Results demonstrated context effects as were found for the single-stream paradigm: one MMN elicited by double deviants in the blocked condition and two MMNs elicited by double deviants in the mixed condition. Thus, the sound context influenced within-stream event formation, indicating that stream segregation occurs first, and within-stream events are formed on the already segregated streams. This automatic level of sound organization thus plays an important role in auditory scene analysis.
The real-world implication is that when you enter a noisy room, sounds are sorted based on stimulus characteristics and represented in memory as distinct sound streams. Stream segregation occurs first, and then sound events are detected and identified on the already sorted streams. Attention, a limited resource, can then focus on and process the within-stream events of the already formed streams (e.g., to comprehend the speech stream). Attentional resources are conserved when some level of sorting occurs by automatic processes. These results provide evidence for multiple stages of processing on unattended sounds-both the segregation of sounds to streams and the integration of within-stream events to perceptual units.

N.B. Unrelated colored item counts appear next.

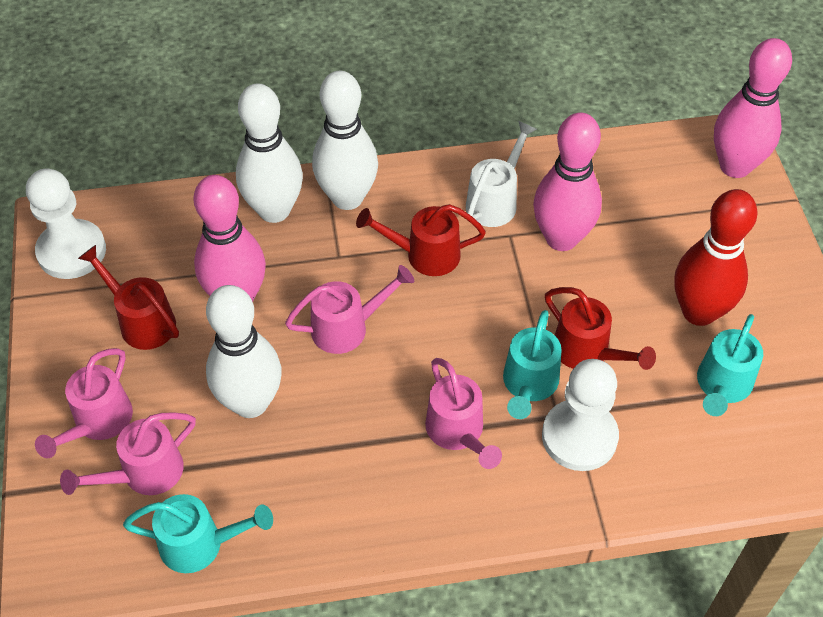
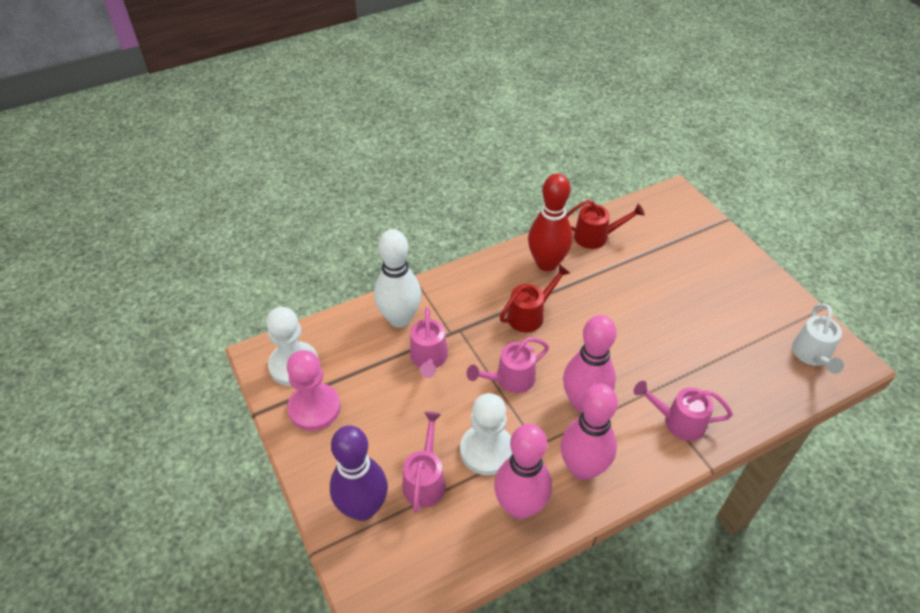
pink pawn: none = 0 -> [287,350,341,431] = 1
purple bowling pin: none = 0 -> [330,425,388,521] = 1
red watering can: [78,245,179,350] [356,204,486,276] [545,287,656,370] = 3 -> [500,264,570,333] [567,200,645,249] = 2
turquoise watering can: [123,494,273,573] [503,310,562,419] [697,314,763,416] = 3 -> none = 0
white bowling pin: [206,285,282,418] [236,83,303,223] [312,71,378,210] = 3 -> [374,229,422,328] = 1

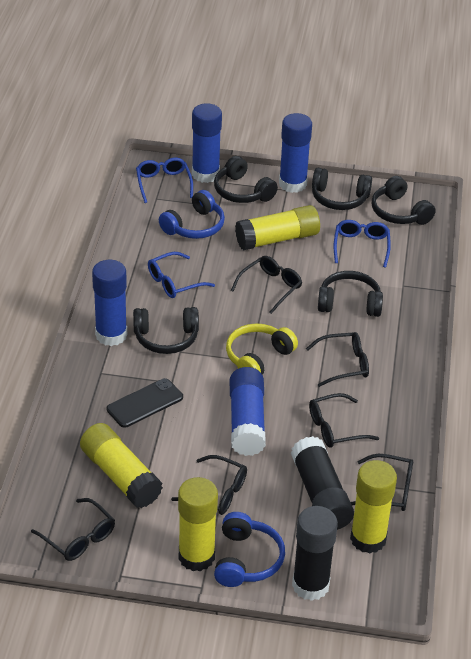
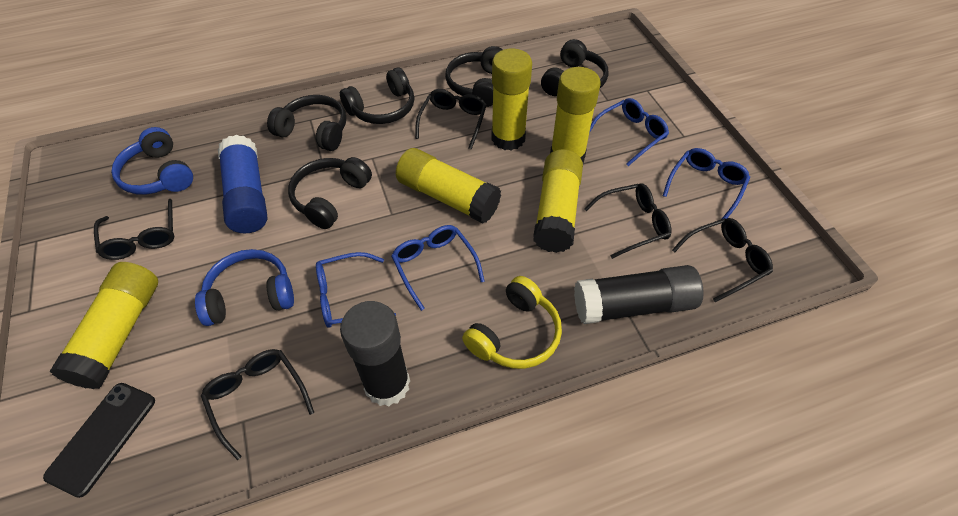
black glasses: [31,498,115,561] [171,455,247,515] [231,256,302,314] [306,332,369,387] [309,393,379,448] [351,454,413,511] = 6 -> [94,199,174,260] [201,349,314,460] [415,89,487,149] [584,183,672,259] [672,218,773,302] = 5
blue glasses: [136,158,193,203] [148,252,215,298] [334,220,391,268] = 3 -> [316,252,396,328] [391,225,485,311] [589,98,669,166] [663,148,750,219] = 4
blue glue stick: [92,260,127,346] [192,103,222,183] [230,367,266,456] [279,113,312,193] = 4 -> [218,135,267,234] = 1
yellow glue stick: [80,423,163,508] [178,477,218,571] [235,205,320,251] [350,460,397,554] = 4 -> [49,262,158,389] [396,148,501,223] [491,49,532,150] [533,149,583,253] [550,67,601,163] = 5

Frequency Separation as a Cue for Stream Segregation
The Role of Attention in Refining Scene Analysis
In addition to stimulus-driven processes, attention is needed to refine scene analysis to highlight what we perceive. Attention interacts with passive processes and plays multiple roles in auditory scene analysis to facilitate task goals. When you walk into a lively cocktail party, a level of sound organization occurs-brain mechanisms disentangle the sound input to form identifiable sound streams based on the mixture of sound input that enters the ears (e.g., a person talking, glasses clinking, music playing).
Attention interacts with the stimulus-driven processes to sharpen the stream segregation process. Recent study demonstrated that attention could effectively segregate sounds that were not segregated automatically when the same sounds were in the background and irrelevant to the task. Participants were presented with several conditions of alternating tones that differed in the frequency difference (Δƒ) between the lower (440 Hz) and higher frequency tones. Two conditions of attention were compared: active and passive. In the active condition, the task was to listen to the lower frequency tones (440 Hz), ignore the higher frequency sounds, and press the response key whenever a louder intensity tone occurred randomly among the lower frequency tones.
When participants selected the low set of sounds to perform the task (active listening), they could segregate the sounds at a smaller frequency separation than what occurred automatically during the passive listening condition. These results demonstrate that attention can refine the stream segregation process by modulating the stream formation process.